(Selection):

******

The Karpenter Tagging Strategy

For the Lambda to identify Karpenter-provisioned nodes, those nodes must carry identifiable tags. The tags are applied at the EC2NodeClass level — every node Karpenter provisions inherits them automatically.

EC2NodeClass — Tag Configuration

# nodeclass.yaml (Helm template)
apiVersion: karpenter.k8s.aws/v1
kind: EC2NodeClass
metadata:
  name: nodes-class-{{ .Values.karpenter.settings.clusterName }}
spec:
  amiFamily: {{ .Values.amiFamily }}
  instanceProfile: {{ .Values.instanceProfile }}

  subnetSelectorTerms:
    {{- range .Values.subnetIds }}
    - id: {{ . }}
    {{- end }}

  securityGroupSelectorTerms:
    {{- range .Values.securityGroupIds }}
    - id: {{ . }}
    {{- end }}

  amiSelectorTerms:
    - id: {{ .Values.amiId }}

  tags:
    {{- toYaml .Values.tags | nindent 8 }}
    # Tags from values.yaml propagate to every EC2 instance Karpenter launches
    # This is what makes them discoverable by the Lambda shutdown function

values.yaml — Tag Definitions

# values.yaml
karpenter:
  controller:
    resources:
      requests:
        cpu: 1
        memory: 1Gi
      limits:
        cpu: 1
        memory: 1Gi
    extraEnv:
      - name: AWS_REGION
        value: eu-west-1

amiFamily: AL2023
amiId: ami-08a447df547321d30

nodeRequirements:
  - key: kubernetes.io/arch
    operator: In
    values: ["amd64"]
  - key: kubernetes.io/os
    operator: In
    values: ["linux"]
  - key: karpenter.k8s.aws/instance-category
    operator: In
    values: ["c", "m", "r"]
  - key: karpenter.k8s.aws/instance-generation
    operator: Gt
    values: ["4"]
  - key: karpenter.sh/capacity-type
    operator: In
    values: ["on-demand"]

tags:
  project: eks-platform-test     # Project identifier — matches Lambda PROJECT_VAL
  karpenter: "true"              # Identifies this as a Karpenter-managed node
  autoshut: "true"               # Marks this node as eligible for auto-shutdown

NodePool — References the NodeClass

# nodepool.yaml (Helm template)

******

(Material):
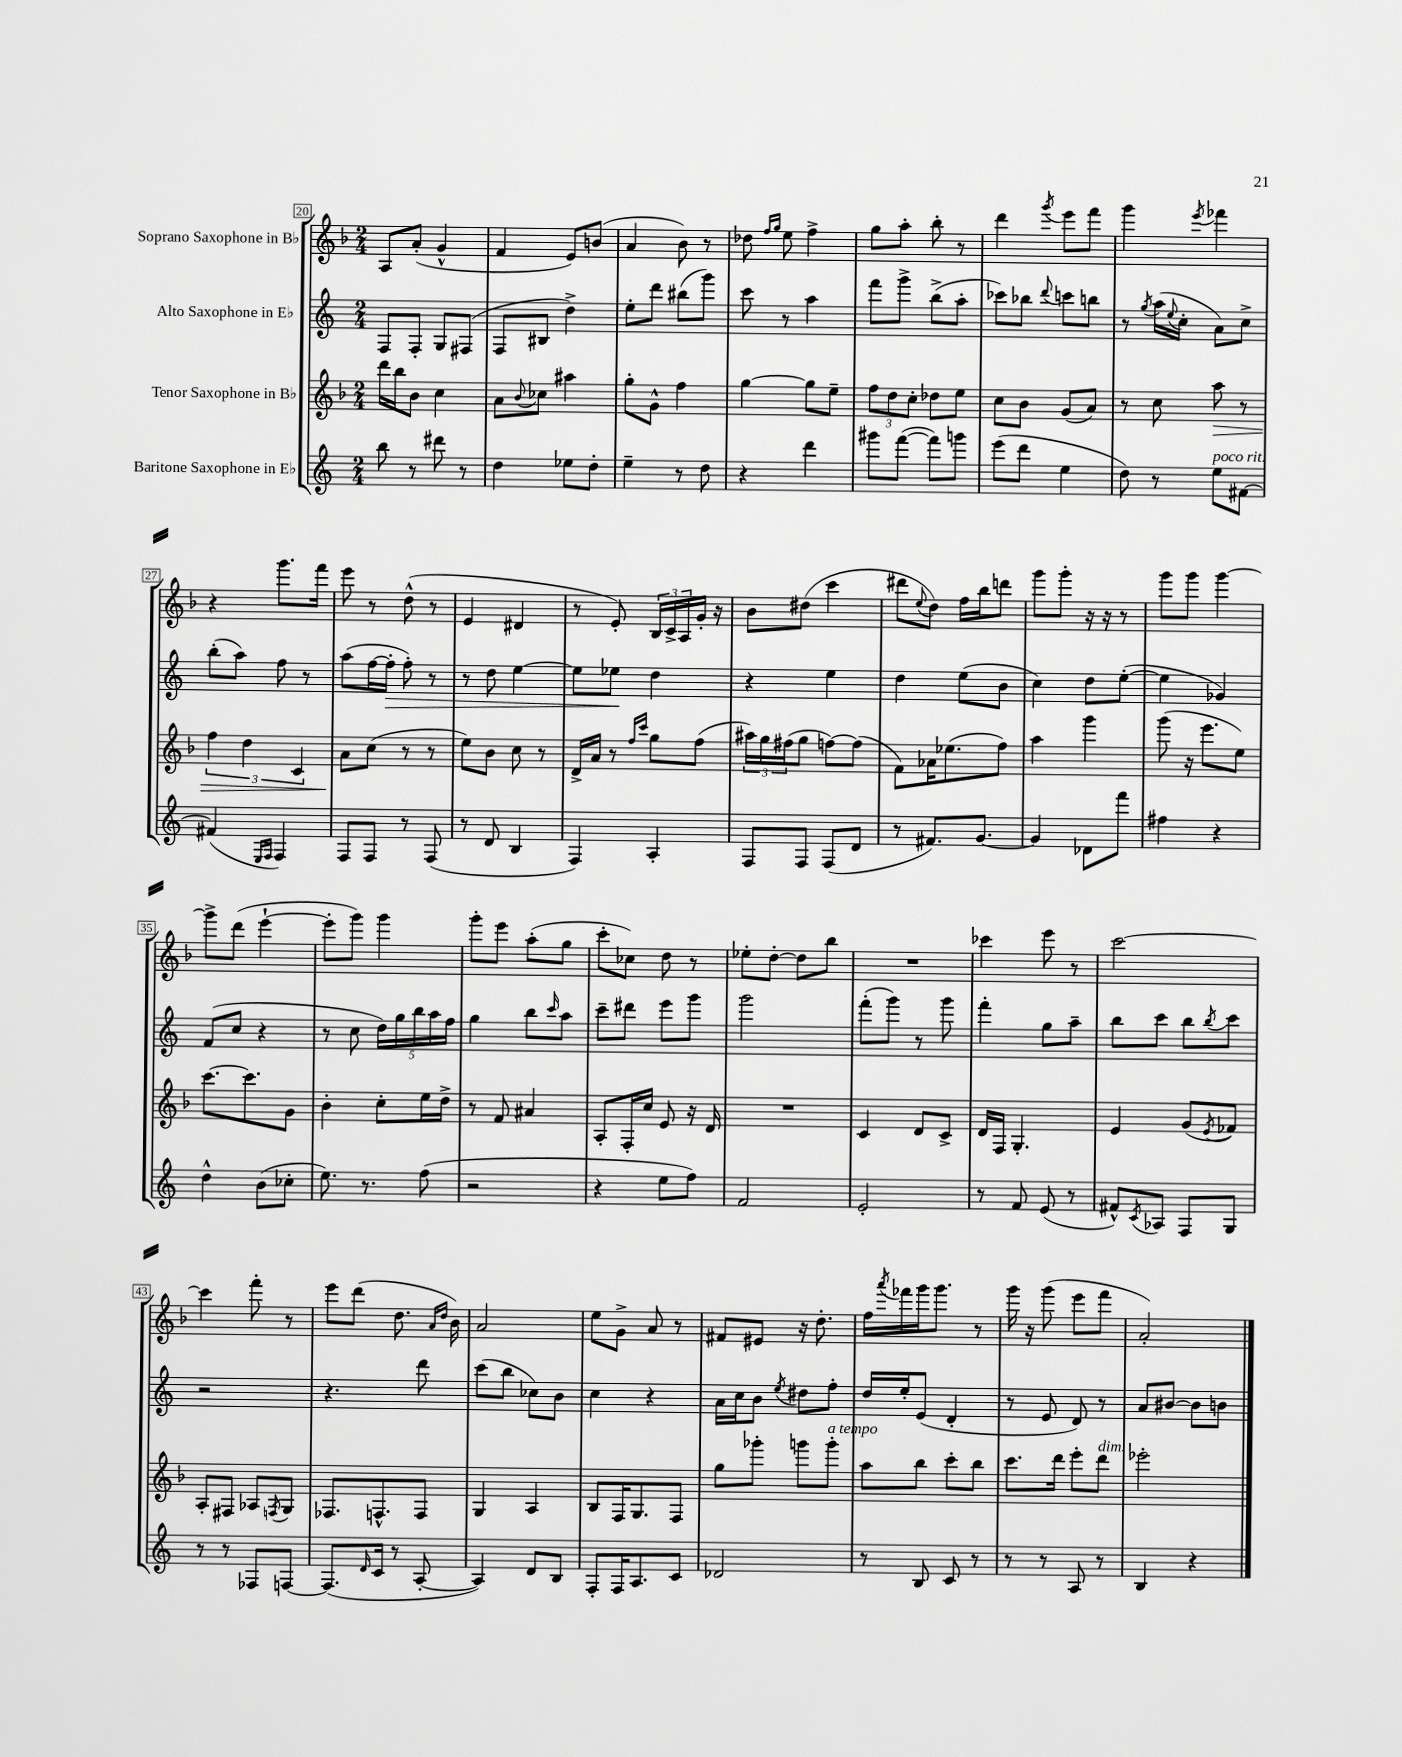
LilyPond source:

******

(Task list):
1. Reproduce the Karpenter tagging section from "For the Lambda" up to and including "nodeclass.yaml (Helm template)", substituting "shutdown Lambda" for "Lambda".
2. Please proceed with the Karpenter tagging section from the point at which it stops.
The material has no connection to the Karpenter tagging section.

(Final answers):
1.
For the shutdown Lambda to identify Karpenter-provisioned nodes, those nodes must carry identifiable tags. The tags are applied at the EC2NodeClass level — every node Karpenter provisions inherits them automatically.

EC2NodeClass — Tag Configuration

# nodeclass.yaml (Helm template)

2.
apiVersion: karpenter.sh/v1
kind: NodePool
metadata:
  name: nodes-pool-{{ .Values.karpenter.settings.clusterName }}
spec:
  template:
    spec:
      requirements:
        {{- toYaml .Values.nodeRequirements | nindent 8 }}
      nodeClassRef:
        group: karpenter.k8s.aws
        kind: EC2NodeClass
        name: nodes-class-{{ .Values.karpenter.settings.clusterName }}
  limits:
    cpu: 1000
  disruption:
    consolidationPolicy: WhenEmptyOrUnderutilized
    consolidateAfter: 1m

Why tags on the NodeClass, not the NodePool: Tags defined in the EC2NodeClass tags block are applied directly to the EC2 instances that Karpenter launches. Tags on the NodePool are Kubernetes labels — they do not propagate to EC2. The Lambda uses ec2_client.describe_instances() with tag filters, so the tags must be on the EC2 instance itself. This was the first issue we hit.

The Lambda Function

The Lambda handles all four actions — start, stop, check, and node_status — from a single function. The Step Function calls it with different action payloads for each phase.

# autoshut_eks.py
import boto3
import logging
import os

ec2_client = boto3.client('ec2')
eks_client = boto3.client('eks')
autoscaling_client = boto3.client('autoscaling')
stepfunctions_client = boto3.client('stepfunctions')

logger = logging.getLogger()
logger.setLevel(logging.INFO)

# Environment variables — injected by Terraform
autoshut_tag      = os.environ['AUTOSHUT_TAG']      # Tag key to identify eligible clusters
autoshut_val      = os.environ['AUTOSHUT_VAL']      # Tag value (e.g. "true")
project_tag       = os.environ['PROJECT_TAG']       # Project tag key (e.g. "project")
project_val       = os.environ['PROJECT_VAL']       # Project tag value (e.g. "eks-platform-test")
desired_capacity  = os.environ['DESIRED_CAPACITY']  # Target capacity on start-up
min_size          = os.environ['MIN_SIZE']           # Min size on start-up
step_function_arn = os.environ['STEP_FUNCTION_ARN']


def list_all_clusters():
    """
    Find EKS clusters that have the autoshut and project tags on their node groups.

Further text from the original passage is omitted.